Hey, guys. I met a problem when indexing a unicode string.
Here is the code:
>>> string = "ábcdefg"
>>> string[0]
a
The index result is
a
, but I hope it is
á
. It seems the string index is based on unicode scalar rather than extended grapheme cluster.
Is there any way for me to get the real character
á
, or in other words, can I visit string in human readable pattern ?
Indeed, in this string
string[0]
is
a
and
string[1]
is unicode
U+0301 COMBINING ACUTE ACCENT. This string is different from
>>> t = "\u00E1bcdefg"
>>> t
'ábcdefg'
>>> t[0]
'á'
>>> ord(t[0])
225
where
t[0]
is
U+00E1, LATIN SMALL LETTER A WITH ACUTE
(Nov-23-2019, 09:42 AM)Gribouillis Wrote: [ -> ]Indeed, in this string string[0]
is a
and string[1]
is unicode U+0301 COMBINING ACUTE ACCENT. This string is different from >>> t = "\u00E1bcdefg" >>> t 'ábcdefg' >>> t[0] 'á' >>> ord(t[0]) 225
where t[0]
is U+00E1, LATIN SMALL LETTER A WITH ACUTE
Here is another try with your example:
string2 = "ábcdefg" # this is mine
string = "ábcdefg" # this is yours
print(string[0], string2[0])
# output
á a
This is really strange, they look same, but they are not equal. How to distinguish these two strings ?
How do you say they look the same?
they don't
luoheng Wrote:How to distinguish these two strings ?

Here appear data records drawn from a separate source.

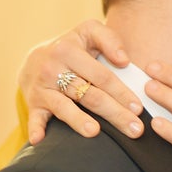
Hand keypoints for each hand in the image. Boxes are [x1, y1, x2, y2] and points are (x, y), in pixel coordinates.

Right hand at [17, 20, 144, 141]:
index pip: (101, 76)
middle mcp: (53, 69)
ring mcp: (42, 88)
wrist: (35, 59)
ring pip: (64, 107)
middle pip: (88, 95)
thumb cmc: (72, 47)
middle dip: (114, 113)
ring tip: (94, 132)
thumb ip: (109, 39)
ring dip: (79, 121)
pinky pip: (34, 117)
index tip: (138, 108)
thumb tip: (123, 60)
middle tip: (134, 130)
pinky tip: (39, 140)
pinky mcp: (33, 103)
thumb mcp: (88, 32)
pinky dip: (35, 128)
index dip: (121, 92)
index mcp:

You cannot distinguish them visually but the two arrays of unicode characters are different. Your string has 8 characters instead of 7 and the two first characters are different.
(Nov-23-2019, 11:06 AM)Larz60+ Wrote: [ -> ]How do you say they look the same? they don't
I can't find any difference...
They are equal in swift language, because swift regards they look same.